Bounding like a jaguar, he hurled himself into the thick of the fight. This contest of a single man against a swarm of enemies had something grand and startling about it. Shaw, as if under the influence of a horrible nightmare, struggled in vain against the incessantly renewed cloud of foemen; in him every feeling of self had vanished, he no longer reflected, his life had become entirely physical, his movements were automatic, his arms rose and fell with the rigid regularity of a pendulum.

He had managed, without knowing how, to clear the fortifications of the village; at a few paces from him the Gila flowed silently on, and appeared to him in the moonlight like an immense silver ribbon. Could he reach the river, he was saved; but there is a limit which human strength, however great it may be, cannot go beyond, and Shaw felt that he was reaching this limit.

He took an anxious glance around; Apaches hemmed him in on all sides!

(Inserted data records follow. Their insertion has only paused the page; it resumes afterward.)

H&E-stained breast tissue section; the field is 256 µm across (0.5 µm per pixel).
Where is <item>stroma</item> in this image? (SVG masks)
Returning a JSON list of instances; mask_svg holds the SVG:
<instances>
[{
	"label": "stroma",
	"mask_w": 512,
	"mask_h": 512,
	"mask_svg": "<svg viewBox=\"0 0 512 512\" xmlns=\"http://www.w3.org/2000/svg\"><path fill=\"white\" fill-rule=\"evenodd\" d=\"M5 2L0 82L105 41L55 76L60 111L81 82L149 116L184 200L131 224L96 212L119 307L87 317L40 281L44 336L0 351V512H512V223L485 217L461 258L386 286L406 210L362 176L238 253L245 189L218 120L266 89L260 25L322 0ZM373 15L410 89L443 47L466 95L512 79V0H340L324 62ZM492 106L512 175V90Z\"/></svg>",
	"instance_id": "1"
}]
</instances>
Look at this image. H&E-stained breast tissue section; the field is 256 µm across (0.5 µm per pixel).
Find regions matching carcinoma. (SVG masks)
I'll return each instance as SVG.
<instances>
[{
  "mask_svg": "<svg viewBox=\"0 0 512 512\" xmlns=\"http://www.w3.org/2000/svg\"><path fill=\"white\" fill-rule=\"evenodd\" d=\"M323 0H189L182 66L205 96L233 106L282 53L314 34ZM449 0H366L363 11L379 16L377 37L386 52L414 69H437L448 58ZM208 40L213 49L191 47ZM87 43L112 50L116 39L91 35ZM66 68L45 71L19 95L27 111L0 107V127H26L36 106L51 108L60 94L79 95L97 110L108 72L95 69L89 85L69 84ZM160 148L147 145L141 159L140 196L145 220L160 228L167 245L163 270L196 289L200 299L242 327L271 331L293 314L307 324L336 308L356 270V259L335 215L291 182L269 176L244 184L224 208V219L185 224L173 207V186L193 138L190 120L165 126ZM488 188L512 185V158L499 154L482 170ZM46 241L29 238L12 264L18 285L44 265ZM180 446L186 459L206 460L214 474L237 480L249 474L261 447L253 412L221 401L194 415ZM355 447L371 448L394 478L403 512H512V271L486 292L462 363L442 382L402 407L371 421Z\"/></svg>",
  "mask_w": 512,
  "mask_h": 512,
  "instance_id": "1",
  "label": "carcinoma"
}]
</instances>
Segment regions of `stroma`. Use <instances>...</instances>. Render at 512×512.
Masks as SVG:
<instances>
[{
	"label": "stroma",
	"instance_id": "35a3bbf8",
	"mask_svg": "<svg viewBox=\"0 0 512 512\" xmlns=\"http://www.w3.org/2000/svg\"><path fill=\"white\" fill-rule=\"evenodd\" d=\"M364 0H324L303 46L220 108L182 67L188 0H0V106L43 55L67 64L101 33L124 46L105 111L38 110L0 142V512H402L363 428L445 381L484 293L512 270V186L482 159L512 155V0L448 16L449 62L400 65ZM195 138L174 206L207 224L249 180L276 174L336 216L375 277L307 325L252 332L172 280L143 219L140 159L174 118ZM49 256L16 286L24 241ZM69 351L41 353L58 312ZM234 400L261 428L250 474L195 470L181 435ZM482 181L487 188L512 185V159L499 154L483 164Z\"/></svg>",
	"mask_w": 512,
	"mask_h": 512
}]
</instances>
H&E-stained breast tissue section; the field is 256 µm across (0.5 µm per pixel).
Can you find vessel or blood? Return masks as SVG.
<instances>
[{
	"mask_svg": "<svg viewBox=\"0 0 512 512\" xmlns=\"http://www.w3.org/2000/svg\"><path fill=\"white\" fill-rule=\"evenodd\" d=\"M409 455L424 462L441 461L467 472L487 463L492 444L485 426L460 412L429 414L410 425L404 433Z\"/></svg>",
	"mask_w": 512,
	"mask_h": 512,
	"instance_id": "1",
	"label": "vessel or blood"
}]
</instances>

He uttered a sigh, for he thought that he was about to die. At this solemn moment, when all was about to fail him, a final shriek burst from his chest. A cry of agony and despair, of terrifying meaning, and re-echoed for a second far and wide, so that it drowned all the battle sounds; it was the parting protest of a man who at length confesses himself conquered by fatality, and who, before succumbing, summons his fellow men to his aid, or implores the succour of Heaven.

A cry answered his! Shaw, astonished, unable to count on a miracle, as his friends were too far off and themselves too busy to help him, fancied himself the victim of a dream or hallucination; still, collecting all his strength, feeling hope well up again in his heart, he gave vent to a more startling shout than the former.

"Courage!"

This time, it was not echo that answered him.

Courage! This word alone was borne on the wings of the wind, weak as a sigh, and, in spite of the horrible yells of the Apaches, was distinctly heard by Shaw.

In moments of frenzy, or when a man is at bay, the senses acquire a perfection for which it is impossible otherwise to account. Like the giant Antæus, Shaw drew himself up, and seemed restored to that life which was on the point of leaving him. He redoubled his blows on his innumerable enemies, and at length succeeded in breaking through the barrier they opposed to him.

Several horsemen appeared galloping over the plain; shots illumined the darkness with their transient flash, and men, or rather demons, rushed suddenly on the throng of the Apaches, and commenced a frightful carnage. The redskins, surprised by their unexpected attack, rushed toward the village, uttering yells of terror: their prey had escaped them.

Shaw had fought bravely and firm as a rock up to the last moment; but when his enemies disappeared, he sank to the ground in a state of unconsciousness.